Monday, November 10, 2008

Long Key

Day 1
There was an obscene amount of driving that occurred on this day. We left around 7am or so and didn’t get to mile 68(Long Key) till about 11pm! But you know what, it wasn’t that bad, probably because my seat partner slept for 10 out of 16 hours of the drive (Lynn, hahaha)and mostly because the group I was privileged embark on this adventure were sooo awesome! I traveled a lot in groups through the years with sports and there is always some type of drama that occurs but there was nothing of the sort on this trip. This was mostly because everyone was incredibly easy-going and did I mention awesome! As layer after layer came off as 16 hours on driving from cold to hot, mountain air to salt air progressed I came closer and closer to edge of the back seat on the12 passenger silver van. Once we finally arrive in the middle of the night the warm salty breeze hit my cheeks and lungs and the 16 hours disappeared.
Day 2
The day starts at 9 am when we get to try on wetsuits for the snorkeling and data collection exercises were going to do in the next few days. The weather wasn’t all that glorious in the morning with heavy wind from the north and a potential thunderstorm coming with it. The group decided to snorkel in the backyard basin of the KML (Keys Marine Laboratory) and do a little sight-seeing in Key West in the afternoon. During the first snorkel, I learned the difference between turtle grass (shorter thick bladed grass) and manatee grass (longer thin bladed grass). A fare warning about Cassiopeia was given the night before and was one of the first organisms that was identified to me.
Cassiopeia Jellyfish
The Upside Down Jellyfish named because its flattened bell (head) rests on the bottom. It extends its frilly tentacles up into the water column where they capture planktonic food and absorb light that is used by photosynthetic algae that are housed in its body.
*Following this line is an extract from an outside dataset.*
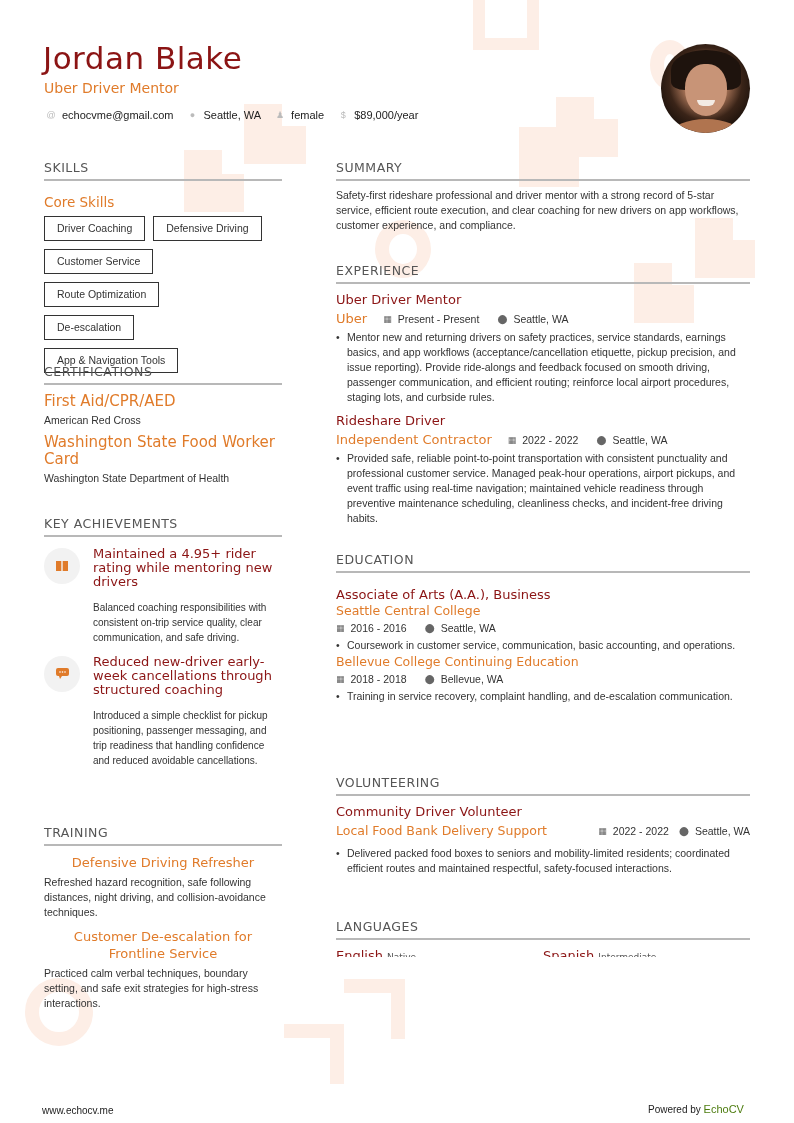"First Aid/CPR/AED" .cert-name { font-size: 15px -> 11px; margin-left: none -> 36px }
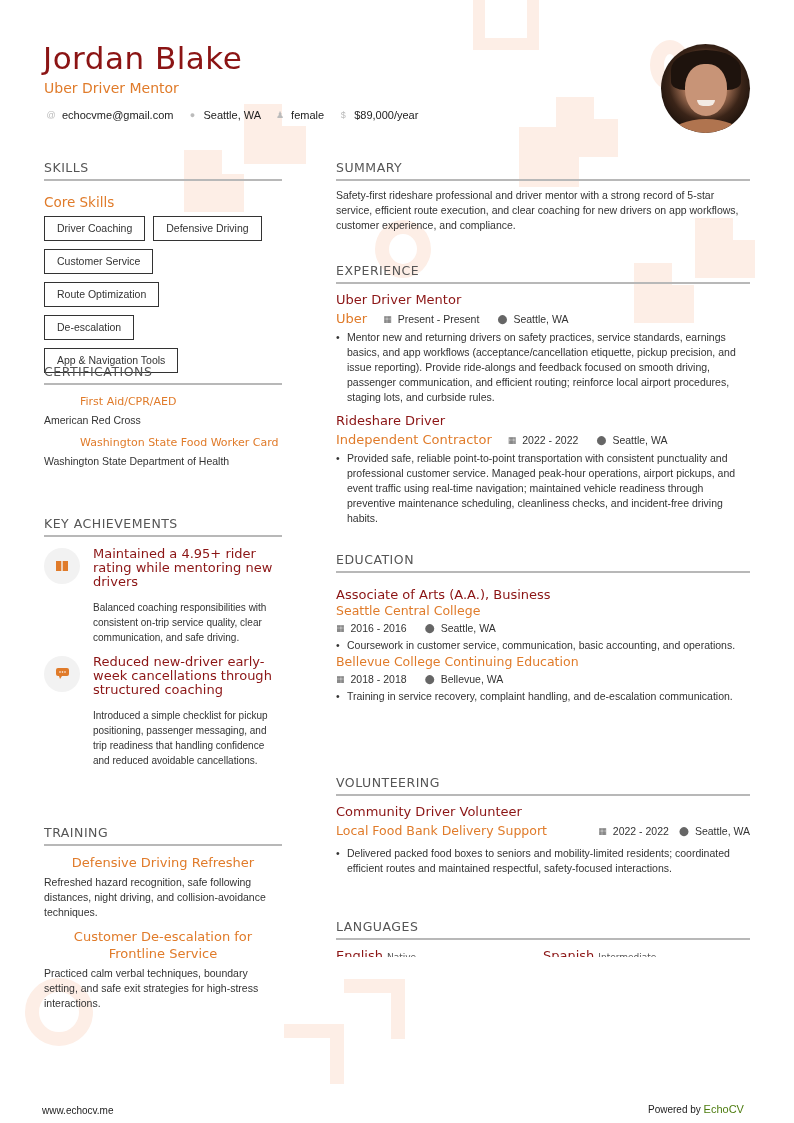"Washington State Food Worker Card" div.cert-name { html: <div>Washington State Food Worker Card</div> -> none }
It also prefers a wide sandy bottom to the aquarium and requires high intensity light for photosynthesis to occur. It will not tolerate copper or high nitrates in the water, and since its body is composed of 95% to 98% water, sudden changes in salinity or pH can have radical consequences.
Then I noticed various shaped what looked liked semi-clear balloons on the bottom of the sea floor. These I was told by Dr. Childress were egg cases for a variety of mollusks.